|Project by Boxguy||posted 06-29-2012 02:04 AM||1378 views||1 time favorited||14 comments|
Pictured: This is a box designed to hold alphabet blocks for my grandson. It is 14 inches long, 9 inches wide and 6 inches tall. The sides and internal dividers are Makore from a tree in West Africa. The top and corner splines are Movingui from a tree that grew on a sunny hillside in Ghana, Africa.
Story: Many of us lucky enough to have children in our lives know the joy of watching them grow, learn, and play. At 18 months, my grandson is learning his colors, letters, and animals. At the moment what he knows is ahead of what he can say clearly. So, “elephant” is now “el’phunt.” If you are the boxguy, it is only logical that you make him a box for his upcoming birthday…so I did.
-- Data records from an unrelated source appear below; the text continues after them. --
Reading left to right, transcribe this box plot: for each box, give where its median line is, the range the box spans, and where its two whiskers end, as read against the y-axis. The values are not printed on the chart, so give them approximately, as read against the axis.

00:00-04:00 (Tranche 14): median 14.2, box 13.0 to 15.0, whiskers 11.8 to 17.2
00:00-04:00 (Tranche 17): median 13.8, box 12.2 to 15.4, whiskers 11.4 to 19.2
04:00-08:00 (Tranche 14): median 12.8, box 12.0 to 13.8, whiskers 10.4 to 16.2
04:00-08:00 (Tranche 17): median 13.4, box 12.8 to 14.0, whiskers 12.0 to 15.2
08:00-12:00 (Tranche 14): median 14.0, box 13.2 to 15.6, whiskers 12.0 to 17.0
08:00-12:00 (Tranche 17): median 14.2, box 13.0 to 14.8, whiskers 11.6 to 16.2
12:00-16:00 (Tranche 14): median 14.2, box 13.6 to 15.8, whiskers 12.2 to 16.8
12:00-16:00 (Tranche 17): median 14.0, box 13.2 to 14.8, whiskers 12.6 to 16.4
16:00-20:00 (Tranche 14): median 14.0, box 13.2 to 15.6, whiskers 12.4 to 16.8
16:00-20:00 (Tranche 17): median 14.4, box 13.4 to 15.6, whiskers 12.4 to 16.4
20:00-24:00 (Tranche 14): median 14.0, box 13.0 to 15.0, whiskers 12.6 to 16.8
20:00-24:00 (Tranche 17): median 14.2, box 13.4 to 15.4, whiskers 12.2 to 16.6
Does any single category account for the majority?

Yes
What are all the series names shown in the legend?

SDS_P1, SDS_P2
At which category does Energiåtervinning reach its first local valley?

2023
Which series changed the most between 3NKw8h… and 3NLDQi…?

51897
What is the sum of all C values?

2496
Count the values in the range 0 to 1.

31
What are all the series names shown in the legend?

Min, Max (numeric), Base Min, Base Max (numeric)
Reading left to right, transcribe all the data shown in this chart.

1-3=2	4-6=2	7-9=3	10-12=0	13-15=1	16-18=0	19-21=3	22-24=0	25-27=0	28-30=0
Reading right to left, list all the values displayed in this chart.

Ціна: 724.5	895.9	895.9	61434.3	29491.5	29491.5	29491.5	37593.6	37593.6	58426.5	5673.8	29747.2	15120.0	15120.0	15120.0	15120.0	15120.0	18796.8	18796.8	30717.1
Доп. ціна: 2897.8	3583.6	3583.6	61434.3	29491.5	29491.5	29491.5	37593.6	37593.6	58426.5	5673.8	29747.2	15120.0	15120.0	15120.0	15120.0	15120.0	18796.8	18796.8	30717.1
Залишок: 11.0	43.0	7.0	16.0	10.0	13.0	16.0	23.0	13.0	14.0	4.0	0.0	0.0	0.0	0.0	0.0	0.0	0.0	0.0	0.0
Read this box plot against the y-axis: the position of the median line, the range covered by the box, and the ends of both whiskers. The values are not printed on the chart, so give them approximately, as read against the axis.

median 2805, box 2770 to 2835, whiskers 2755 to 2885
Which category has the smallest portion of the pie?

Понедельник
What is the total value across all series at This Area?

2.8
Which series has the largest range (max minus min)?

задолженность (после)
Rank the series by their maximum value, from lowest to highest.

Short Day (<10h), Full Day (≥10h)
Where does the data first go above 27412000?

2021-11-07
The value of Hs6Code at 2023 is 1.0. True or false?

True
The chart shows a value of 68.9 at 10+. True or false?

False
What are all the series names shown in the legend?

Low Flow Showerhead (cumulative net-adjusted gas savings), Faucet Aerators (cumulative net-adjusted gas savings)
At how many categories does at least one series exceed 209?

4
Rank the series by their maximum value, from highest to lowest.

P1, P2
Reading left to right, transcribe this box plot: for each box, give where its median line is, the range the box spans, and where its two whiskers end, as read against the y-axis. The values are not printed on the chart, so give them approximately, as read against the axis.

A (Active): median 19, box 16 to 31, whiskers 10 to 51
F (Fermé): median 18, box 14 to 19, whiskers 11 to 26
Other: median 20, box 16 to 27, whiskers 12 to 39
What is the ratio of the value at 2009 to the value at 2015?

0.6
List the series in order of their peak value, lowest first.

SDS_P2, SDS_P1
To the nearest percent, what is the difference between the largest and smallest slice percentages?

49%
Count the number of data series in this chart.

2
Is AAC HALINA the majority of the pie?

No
I can’t claim credit for the elephant carving on the top. I bought it at a shop in Santa Monica, CA, while we were there on vacation. It just looked like something my grandson would love. My thanks to the anonymous Indonesian carver who made it. Likewise, the detailed wooden blocks came from Toys R Us. I would like to make the point that it is possible to combine your talents with other artist’s talents and make something working together that you could not create working separately. Last year I worked up a whole show of “Teamwork Boxes” and had great fun doing it.
By the way, look closely at the front of the box in the 6th picture. Does that look like an eye or what? Isn’t wood grain surprising?
Techniques: Makore is a dream to work with, and it even smells good when you cut it. I recessed the carving by making the edges a little higher, and after much thought decided to screw it on from the inside. The carving may not make it through childhood, but the box might. So I thought I’d make the carving removable in the hopes that the box will be repurposed later. I also added thin corner splines near the top and bottom to make the box a little stronger and reinforce the weakest points.
Thanks: As always, thanks for looking and a special thanks to all you Lumber Jocks who take the time to make comments and suggestions. Your support helps keep me playing in my shop.